> **PROBLEM REQUIREMENTS**:
Set the data below down again, exactly, with every picture left out.

[Records excerpted from a collection]

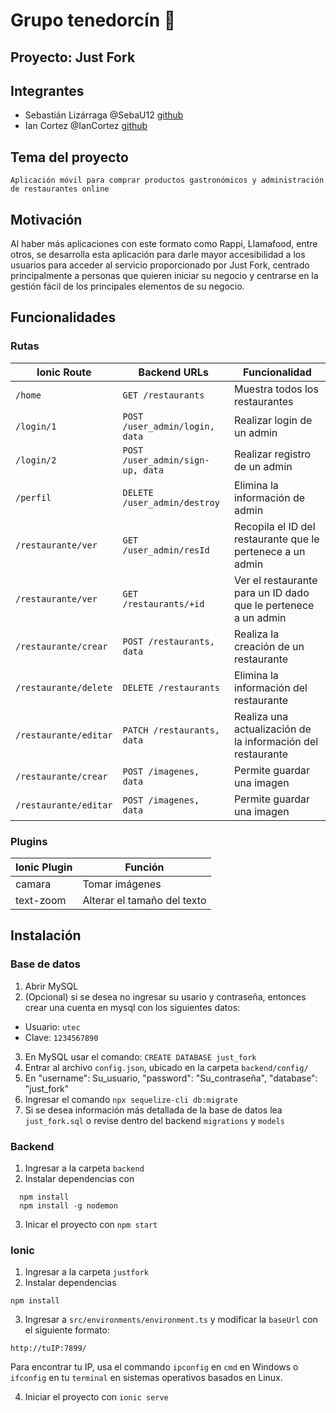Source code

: # Grupo tenedorcín :fork_and_knife:


## Proyecto: Just Fork


## Integrantes

* Sebastián Lizárraga @SebaU12 [github](https://github.com/SebaU12)
* Ian Cortez @IanCortez [github](https://github.com/IanCortez)



## Tema del proyecto

`Aplicación móvil para comprar productos gastronómicos y administración de restaurantes online` 



## Motivación

Al haber más aplicaciones con este formato como Rappi, Llamafood, entre otros, se desarrolla esta aplicación para darle mayor accesibilidad a los usuarios 
para acceder al servicio proporcionado por Just Fork, centrado principalmente a personas que quieren iniciar su negocio y centrarse en la gestión fácil de los
principales elementos de su negocio.



## Funcionalidades


### Rutas

| Ionic Route | Backend URLs | Funcionalidad |
| ---- | ---- | ---- |
| `/home` |  `GET /restaurants ` | Muestra todos los restaurantes |
| `/login/1` | `POST /user_admin/login, data` | Realizar login de un admin | 
| `/login/2` | `POST /user_admin/sign-up, data` | Realizar registro de un admin |
| `/perfil` | `DELETE /user_admin/destroy` | Elimina la información de admin |
| `/restaurante/ver` | `GET /user_admin/resId` | Recopila el ID del restaurante que le pertenece a un admin |
| `/restaurante/ver` | `GET /restaurants/+id` | Ver el restaurante para un ID dado que le pertenece a un admin |
| `/restaurante/crear` | `POST /restaurants, data` | Realiza la creación de un restaurante | 
| `/restaurante/delete` | `DELETE /restaurants` | Elimina la información del restaurante | 
| `/restaurante/editar` | `PATCH /restaurants, data` | Realiza una actualización de la información del restaurante |  
| `/restaurante/crear` | `POST /imagenes, data` | Permite guardar una imagen | 
| `/restaurante/editar` | `POST /imagenes, data` | Permite guardar una imagen | 


### Plugins

| Ionic Plugin | Función |
| ---- | ---- |
| camara | Tomar imágenes |
| text-zoom | Alterar el tamaño del texto |




## Instalación

### Base de datos

1. Abrir MySQL
2. (Opcional) si se desea no ingresar su usario y contraseña, entonces crear una cuenta en mysql con los siguientes datos:
  * Usuario: `utec`
  * Clave: `1234567890`
3. En MySQL usar el comando: `CREATE DATABASE just_fork`
4. Entrar al archivo `config.json`, ubicado en la carpeta `backend/config/`
5. En "username": Su_usuario, "password": "Su_contraseña", "database": "just_fork"
6. Ingresar el comando `npx sequelize-cli db:migrate`
7. Si se desea información más detallada de la base de datos lea `just_fork.sql` o revise dentro del backend `migrations` y `models`


### Backend

1. Ingresar a la carpeta `backend`
2. Instalar dependencias con 
```
  npm install
  npm install -g nodemon
```
  
3. Inicar el proyecto con `npm start`


### Ionic

1. Ingresar a la carpeta `justfork`
2. Instalar dependencias
  
  `npm install`
  
3. Ingresar a `src/environments/environment.ts` y modificar la `baseUrl` con el siguiente formato:

``
http://tuIP:7899/
``

Para encontrar tu IP, usa el commando `ipconfig` en `cmd` en Windows o `ifconfig` en tu `terminal` en sistemas operativos basados en Linux.


4. Iniciar el proyecto con `ionic serve`

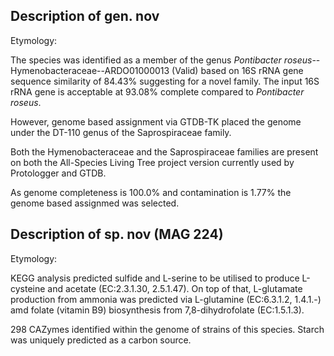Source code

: ## Description of  gen. nov

Etymology:

The species was identified as a member of the genus 
*Pontibacter roseus*--Hymenobacteraceae--ARDO01000013 (Valid) 
based on 
16S rRNA gene sequence similarity of 84.43%
suggesting for a novel family.
The input 16S rRNA gene is acceptable at 93.08% complete compared to *Pontibacter roseus*.

However, genome based assignment via GTDB-TK placed the genome under the DT-110 genus of the 
Saprospiraceae family. 

Both the Hymenobacteraceae and the Saprospiraceae families are present on both the All-Species Living Tree project version currently used by Protologger
and GTDB.

As genome completeness is 100.0% and contamination is 1.77% the genome based assignmed was selected.


## Description of  sp. nov (MAG 224)

Etymology:


KEGG analysis predicted sulfide and L-serine to be utilised to produce L-cysteine and acetate (EC:2.3.1.30, 2.5.1.47). 
On top of that, L-glutamate production from ammonia was predicted via L-glutamine (EC:6.3.1.2, 1.4.1.-)
amd folate (vitamin B9) biosynthesis from 7,8-dihydrofolate (EC:1.5.1.3).

298 CAZymes identified within the genome of strains of this species. 
Starch was uniquely predicted as a carbon source.




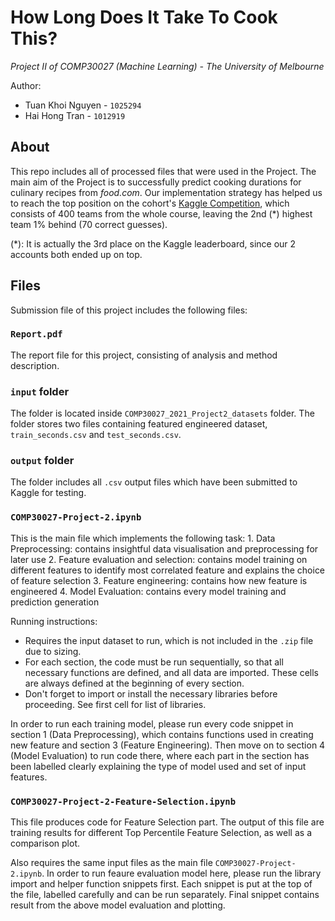 # How Long Does It Take To Cook This? 

*Project II of COMP30027 (Machine Learning) - The University of Melbourne*

Author: 
* Tuan Khoi Nguyen - `1025294`
* Hai Hong Tran - `1012919`

## About
This repo includes all of processed files that were used in the Project. The main aim of the Project is to successfully predict cooking durations for culinary recipes from *food.com*. Our implementation strategy has helped us to reach the top position on the cohort's [Kaggle Competition](https://www.kaggle.com/c/comp30027-2021/leaderboard), which consists of 400 teams from the whole course, leaving the 2nd (*) highest team 1% behind (70 correct guesses).

(*): It is actually the 3rd place on the Kaggle leaderboard, since our 2 accounts both ended up on top.

## Files
Submission file of this project includes the following files:

### `Report.pdf`

The report file for this project, consisting of analysis and method description.

### `input` folder

The folder is located inside `COMP30027_2021_Project2_datasets` folder. The folder stores two files containing featured engineered dataset, `train_seconds.csv` and `test_seconds.csv`.

### `output` folder

The folder includes all `.csv` output files which have been submitted to Kaggle for testing.

### `COMP30027-Project-2.ipynb`

This is the main file which implements the following task:
    1. Data Preprocessing: contains insightful data visualisation and preprocessing for later use
    2. Feature evaluation and selection: contains model training on different features to identify most correlated feature and explains the choice of feature selection
    3. Feature engineering: contains how new feature is engineered
    4. Model Evaluation: contains every model training and prediction generation

Running instructions:
* Requires the input dataset to run, which is not included in the `.zip` file due to sizing.
* For each section, the code must be run sequentially, so that all necessary functions are defined, and all data are imported. These cells are always defined at the beginning of every section.
* Don't forget to import or install the necessary libraries before proceeding. See first cell for list of libraries.

In order to run each training model, please run every code snippet in section 1 (Data Preprocessing), which contains functions used in creating new feature and section 3 (Feature Engineering). Then move on to section 4 (Model Evaluation) to run code there, where each part in the section has been labelled clearly explaining the type of model used and set of input features.

### `COMP30027-Project-2-Feature-Selection.ipynb`
   
This file produces code for Feature Selection part. The output of this file are training results for different Top Percentile Feature Selection, as well as a comparison plot.

Also requires the same input files as the main file `COMP30027-Project-2.ipynb`. In order to run feaure evaluation model here, please run the library import and helper function snippets first. Each snippet is put at the top of the file, labelled carefully and can be run separately. Final snippet contains result from the above model evaluation and plotting.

> **WRITTEN RESPONSE**:
Source code

: # Grupo tenedorcín :fork_and_knife:


## Proyecto: Just Fork


## Integrantes

* Sebastián Lizárraga @SebaU12 [github](https://github.com/SebaU12)
* Ian Cortez @IanCortez [github](https://github.com/IanCortez)



## Tema del proyecto

`Aplicación móvil para comprar productos gastronómicos y administración de restaurantes online` 



## Motivación

Al haber más aplicaciones con este formato como Rappi, Llamafood, entre otros, se desarrolla esta aplicación para darle mayor accesibilidad a los usuarios 
para acceder al servicio proporcionado por Just Fork, centrado principalmente a personas que quieren iniciar su negocio y centrarse en la gestión fácil de los
principales elementos de su negocio.



## Funcionalidades


### Rutas

| Ionic Route | Backend URLs | Funcionalidad |
| ---- | ---- | ---- |
| `/home` |  `GET /restaurants ` | Muestra todos los restaurantes |
| `/login/1` | `POST /user_admin/login, data` | Realizar login de un admin | 
| `/login/2` | `POST /user_admin/sign-up, data` | Realizar registro de un admin |
| `/perfil` | `DELETE /user_admin/destroy` | Elimina la información de admin |
| `/restaurante/ver` | `GET /user_admin/resId` | Recopila el ID del restaurante que le pertenece a un admin |
| `/restaurante/ver` | `GET /restaurants/+id` | Ver el restaurante para un ID dado que le pertenece a un admin |
| `/restaurante/crear` | `POST /restaurants, data` | Realiza la creación de un restaurante | 
| `/restaurante/delete` | `DELETE /restaurants` | Elimina la información del restaurante | 
| `/restaurante/editar` | `PATCH /restaurants, data` | Realiza una actualización de la información del restaurante |  
| `/restaurante/crear` | `POST /imagenes, data` | Permite guardar una imagen | 
| `/restaurante/editar` | `POST /imagenes, data` | Permite guardar una imagen | 


### Plugins

| Ionic Plugin | Función |
| ---- | ---- |
| camara | Tomar imágenes |
| text-zoom | Alterar el tamaño del texto |




## Instalación

### Base de datos

1. Abrir MySQL
2. (Opcional) si se desea no ingresar su usario y contraseña, entonces crear una cuenta en mysql con los siguientes datos:
  * Usuario: `utec`
  * Clave: `1234567890`
3. En MySQL usar el comando: `CREATE DATABASE just_fork`
4. Entrar al archivo `config.json`, ubicado en la carpeta `backend/config/`
5. En "username": Su_usuario, "password": "Su_contraseña", "database": "just_fork"
6. Ingresar el comando `npx sequelize-cli db:migrate`
7. Si se desea información más detallada de la base de datos lea `just_fork.sql` o revise dentro del backend `migrations` y `models`


### Backend

1. Ingresar a la carpeta `backend`
2. Instalar dependencias con 
```
  npm install
  npm install -g nodemon
```
  
3. Inicar el proyecto con `npm start`


### Ionic

1. Ingresar a la carpeta `justfork`
2. Instalar dependencias
  
  `npm install`
  
3. Ingresar a `src/environments/environment.ts` y modificar la `baseUrl` con el siguiente formato:

``
http://tuIP:7899/
``

Para encontrar tu IP, usa el commando `ipconfig` en `cmd` en Windows o `ifconfig` en tu `terminal` en sistemas operativos basados en Linux.


4. Iniciar el proyecto con `ionic serve`

Source code

: ## Description of  gen. nov

Etymology:

The species was identified as a member of the genus 
*Pontibacter roseus*--Hymenobacteraceae--ARDO01000013 (Valid) 
based on 
16S rRNA gene sequence similarity of 84.43%
suggesting for a novel family.
The input 16S rRNA gene is acceptable at 93.08% complete compared to *Pontibacter roseus*.

However, genome based assignment via GTDB-TK placed the genome under the DT-110 genus of the 
Saprospiraceae family. 

Both the Hymenobacteraceae and the Saprospiraceae families are present on both the All-Species Living Tree project version currently used by Protologger
and GTDB.

As genome completeness is 100.0% and contamination is 1.77% the genome based assignmed was selected.


## Description of  sp. nov (MAG 224)

Etymology:


KEGG analysis predicted sulfide and L-serine to be utilised to produce L-cysteine and acetate (EC:2.3.1.30, 2.5.1.47). 
On top of that, L-glutamate production from ammonia was predicted via L-glutamine (EC:6.3.1.2, 1.4.1.-)
amd folate (vitamin B9) biosynthesis from 7,8-dihydrofolate (EC:1.5.1.3).

298 CAZymes identified within the genome of strains of this species. 
Starch was uniquely predicted as a carbon source.




 # How Long Does It Take To Cook This? 

*Project II of COMP30027 (Machine Learning) - The University of Melbourne*

Author: 
* Tuan Khoi Nguyen - `1025294`
* Hai Hong Tran - `1012919`

## About
This repo includes all of processed files that were used in the Project. The main aim of the Project is to successfully predict cooking durations for culinary recipes from *food.com*. Our implementation strategy has helped us to reach the top position on the cohort's [Kaggle Competition](https://www.kaggle.com/c/comp30027-2021/leaderboard), which consists of 400 teams from the whole course, leaving the 2nd (*) highest team 1% behind (70 correct guesses).

(*): It is actually the 3rd place on the Kaggle leaderboard, since our 2 accounts both ended up on top.

## Files
Submission file of this project includes the following files:

### `Report.pdf`

The report file for this project, consisting of analysis and method description.

### `input` folder

The folder is located inside `COMP30027_2021_Project2_datasets` folder. The folder stores two files containing featured engineered dataset, `train_seconds.csv` and `test_seconds.csv`.

### `output` folder

The folder includes all `.csv` output files which have been submitted to Kaggle for testing.

### `COMP30027-Project-2.ipynb`

This is the main file which implements the following task:
    1. Data Preprocessing: contains insightful data visualisation and preprocessing for later use
    2. Feature evaluation and selection: contains model training on different features to identify most correlated feature and explains the choice of feature selection
    3. Feature engineering: contains how new feature is engineered
    4. Model Evaluation: contains every model training and prediction generation

Running instructions:
* Requires the input dataset to run, which is not included in the `.zip` file due to sizing.
* For each section, the code must be run sequentially, so that all necessary functions are defined, and all data are imported. These cells are always defined at the beginning of every section.
* Don't forget to import or install the necessary libraries before proceeding. See first cell for list of libraries.

In order to run each training model, please run every code snippet in section 1 (Data Preprocessing), which contains functions used in creating new feature and section 3 (Feature Engineering). Then move on to section 4 (Model Evaluation) to run code there, where each part in the section has been labelled clearly explaining the type of model used and set of input features.

### `COMP30027-Project-2-Feature-Selection.ipynb`
   
This file produces code for Feature Selection part. The output of this file are training results for different Top Percentile Feature Selection, as well as a comparison plot.

Also requires the same input files as the main file `COMP30027-Project-2.ipynb`. In order to run feaure evaluation model here, please run the library import and helper function snippets first. Each snippet is put at the top of the file, labelled carefully and can be run separately. Final snippet contains result from the above model evaluation and plotting.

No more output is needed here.